_ASSIGNMENT_.
Switch "Leave a Reply" to "Write a Reply" throughout the records below and reproduce all their text otherwise unchanged, leaving the pictures out.

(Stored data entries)

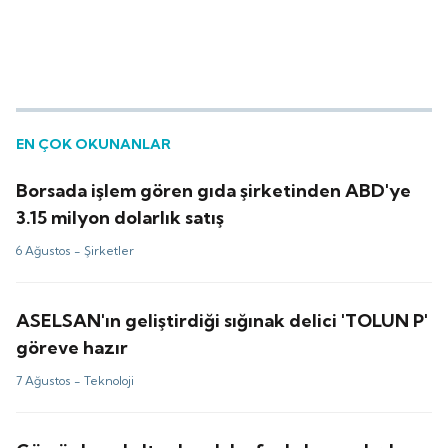
EN ÇOK OKUNANLAR
Borsada işlem gören gıda şirketinden ABD'ye
3.15 milyon dolarlık satış
6 Ağustos -
Şirketler
ASELSAN'ın geliştirdiği sığınak delici 'TOLUN P'
göreve hazır
7 Ağustos -
Teknoloji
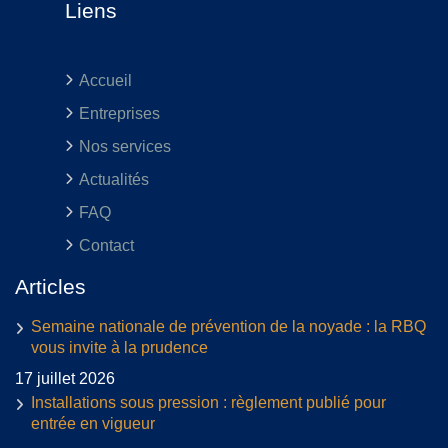
Liens
Accueil
Entreprises
Nos services
Actualités
FAQ
Contact
Articles
Semaine nationale de prévention de la noyade : la RBQ
vous invite à la prudence
17 juillet 2026
Installations sous pression : règlement publié pour
entrée en vigueur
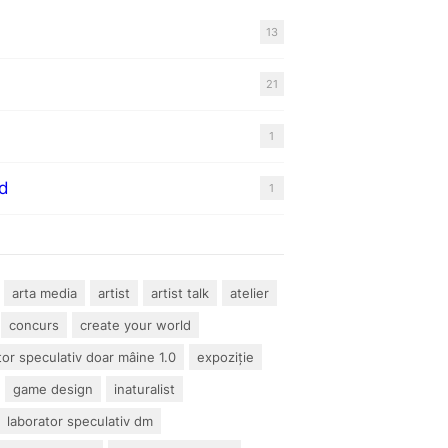
13
21
1
d
1
arta media
artist
artist talk
atelier
concurs
create your world
tor speculativ doar mâine 1.0
expoziție
game design
inaturalist
laborator speculativ dm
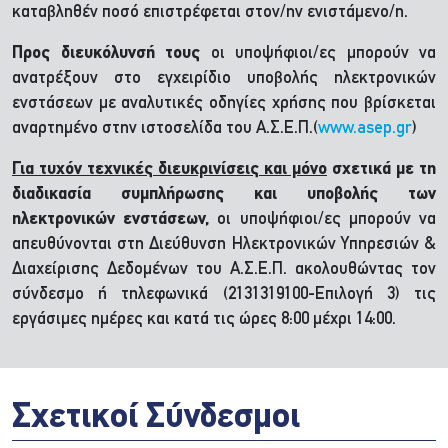
καταβληθέν ποσό επιστρέφεται στον/ην ενιστάμενο/η.
Προς διευκόλυνσή τους
οι υποψήφιοι/ες μπορούν να
ανατρέξουν στο εγχειρίδιο υποβολής ηλεκτρονικών
ενστάσεων με αναλυτικές οδηγίες χρήσης που βρίσκεται
αναρτημένο στην ιστοσελίδα του Α.Σ.Ε.Π.(
www.asep.gr
)
Για τυχόν τεχνικές διευκρινίσεις και μόνο
σχετικά με τη
διαδικασία συμπλήρωσης και υποβολής των
ηλεκτρονικών ενστάσεων,
οι υποψήφιοι/ες μπορούν να
απευθύνονται στη Διεύθυνση Ηλεκτρονικών Υπηρεσιών &
Διαχείρισης Δεδομένων του Α.Σ.Ε.Π. ακολουθώντας τον
σύνδεσμο ή τηλεφωνικά (2131319100-Επιλογή 3) τις
εργάσιμες ημέρες και κατά τις ώρες 8:00 μέχρι 14:00.
Σχετικοί Σύνδεσμοι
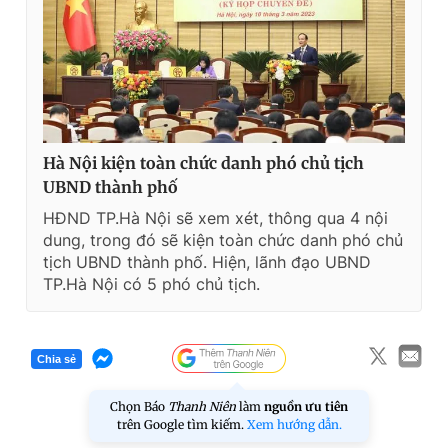
Hà Nội kiện toàn chức danh phó chủ tịch
UBND thành phố
HĐND TP.Hà Nội sẽ xem xét, thông qua 4 nội
dung, trong đó sẽ kiện toàn chức danh phó chủ
tịch UBND thành phố. Hiện, lãnh đạo UBND
TP.Hà Nội có 5 phó chủ tịch.
Chia sẻ
Chọn Báo
Thanh Niên
làm
nguồn ưu tiên
trên Google tìm kiếm.
Xem hướng dẫn.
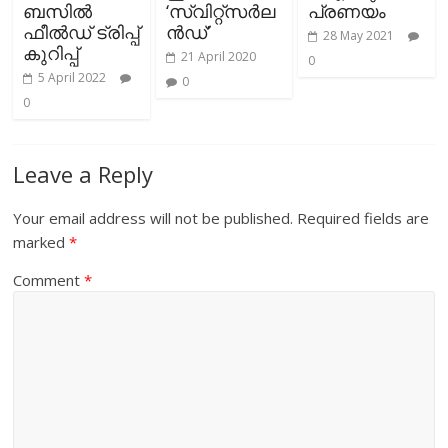
ബസിൽ
‘സ്വിറ്റ്‌സര്‍ല
പ്രണയം
ഫീൽഡ് ട്രിപ്പ്
ന്‍ഡ്’
28 May 2021
കുറിപ്പ്
21 April 2020
0
5 April 2022
0
0
Leave a Reply
Your email address will not be published.
Required fields are
marked
*
Comment
*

_YOUR RESPONSE_.
EN ÇOK OKUNANLAR
Borsada işlem gören gıda şirketinden ABD'ye
3.15 milyon dolarlık satış
6 Ağustos -
Şirketler
ASELSAN'ın geliştirdiği sığınak delici 'TOLUN P'
göreve hazır
7 Ağustos -
Teknoloji
Liens
Accueil
Entreprises
Nos services
Actualités
FAQ
Contact
Articles
Semaine nationale de prévention de la noyade : la RBQ
vous invite à la prudence
17 juillet 2026
Installations sous pression : règlement publié pour
entrée en vigueur
13
21
1
d
1
arta media
artist
artist talk
atelier
concurs
create your world
tor speculativ doar mâine 1.0
expoziție
game design
inaturalist
laborator speculativ dm
καταβληθέν ποσό επιστρέφεται στον/ην ενιστάμενο/η.
Προς διευκόλυνσή τους
οι υποψήφιοι/ες μπορούν να
ανατρέξουν στο εγχειρίδιο υποβολής ηλεκτρονικών
ενστάσεων με αναλυτικές οδηγίες χρήσης που βρίσκεται
αναρτημένο στην ιστοσελίδα του Α.Σ.Ε.Π.(
www.asep.gr
)
Για τυχόν τεχνικές διευκρινίσεις και μόνο
σχετικά με τη
διαδικασία συμπλήρωσης και υποβολής των
ηλεκτρονικών ενστάσεων,
οι υποψήφιοι/ες μπορούν να
απευθύνονται στη Διεύθυνση Ηλεκτρονικών Υπηρεσιών &
Διαχείρισης Δεδομένων του Α.Σ.Ε.Π. ακολουθώντας τον
σύνδεσμο ή τηλεφωνικά (2131319100-Επιλογή 3) τις
εργάσιμες ημέρες και κατά τις ώρες 8:00 μέχρι 14:00.
Σχετικοί Σύνδεσμοι
Hà Nội kiện toàn chức danh phó chủ tịch
UBND thành phố
HĐND TP.Hà Nội sẽ xem xét, thông qua 4 nội
dung, trong đó sẽ kiện toàn chức danh phó chủ
tịch UBND thành phố. Hiện, lãnh đạo UBND
TP.Hà Nội có 5 phó chủ tịch.
Chia sẻ
Chọn Báo
Thanh Niên
làm
nguồn ưu tiên
trên Google tìm kiếm.
Xem hướng dẫn.
ബസിൽ
‘സ്വിറ്റ്‌സര്‍ല
പ്രണയം
ഫീൽഡ് ട്രിപ്പ്
ന്‍ഡ്’
28 May 2021
കുറിപ്പ്
21 April 2020
0
5 April 2022
0
0
Write a Reply
Your email address will not be published.
Required fields are
marked
*
Comment
*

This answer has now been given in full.